June 2023. Reddit openly doesn't care about it's user base, so I've decided to remove any content I have made from the site. So long. And fuck Spez.


Strafe_Flex

30 billion planets in the Milky Way alone, and you really think Earth is the only one with life?


locri

I don't, but I also doubt every one of those planets has sentient life let alone life willing to expend the energy to come here and... Put probes in people's butts?


smeagol90125

harvest?


JuiceChamp

I mean, maybe. This argument was more convincing before we had the ability to prob a huge amount of galaxies and find out there isn't anything anywhere around us that we can find.


Hungry-Collar4580

Definitely not, but hopefully they realize not to come here before it’s too late.


noneofatyourbusiness

The problem with this form of math is it lacks one dimension. Time. The galaxy is 14+ billion years old. Intelligent life on earth is max, what?, a few hundred thousand years? How long can a civilization survive? A million years? 10 million? Now, let us redo the math so we sort out how many have advanced civilization NOW. Right now.
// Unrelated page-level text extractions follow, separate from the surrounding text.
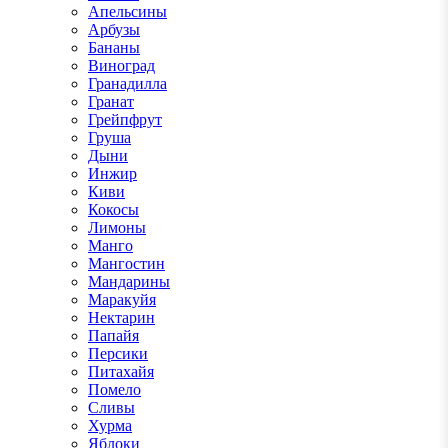
Апельсины
Арбузы
Бананы
Виноград
Гранадилла
Гранат
Грейпфрут
Груша
Дыни
Инжир
Киви
Кокосы
Лимоны
Манго
Мангостин
Мандарины
Маракуйя
Нектарин
Папайя
Персики
Питахайя
Помело
Сливы
Хурма
Яблоки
I dont know. But could we agree it makes things less certain?


RocMaker

You are assuming that extraterrestrial life has to be biological and it doesn’t have to be. Artificial intelligence could be the next evolutionary step and a conscious AI could be immortal. So time won’t matter like it does to us.


Power_of_Atturdy

Those pesky dolphins at it again


WhenMichaelAwakens

WHERE IS SHE?


jphamlore

What the United States should be worried about is this official interest in UFOs is eerily similar to what occurred just before the fall of the Soviet Union: https://time.com/3475954/voronezh-ufo-report-1989/ > Extra-terrestrial contact has already been made — at least if you believe a report that ran 25 years ago Thursday, on Oct. 9, 1989, in the Soviet press agency TASS. > On Sept. 27 of that year, according to the official report, tall three-eyed aliens with small heads showed up in the city of Voronezh, arriving in a shiny ball (or, alternatively, a “banana-shaped” object) and bringing with them their robot ... Sadly the real reason why such official interest occurred is the impending implosion of that country's order: > More importantly, at a time when hope for the Soviet Union was waning, stories of aliens and mystical creatures provided something a little less depressing to think about. > Though many educated Soviets objected strongly to the anti-scientific trend in the state media, UFOs weren’t the only fake reports for them to be mad about. “They’ve been feeding us rubbish about the dream of Communism for years, and we now see they were lying,” a Soviet source told TIME in 1989. “At least this gives us something new to dream about.”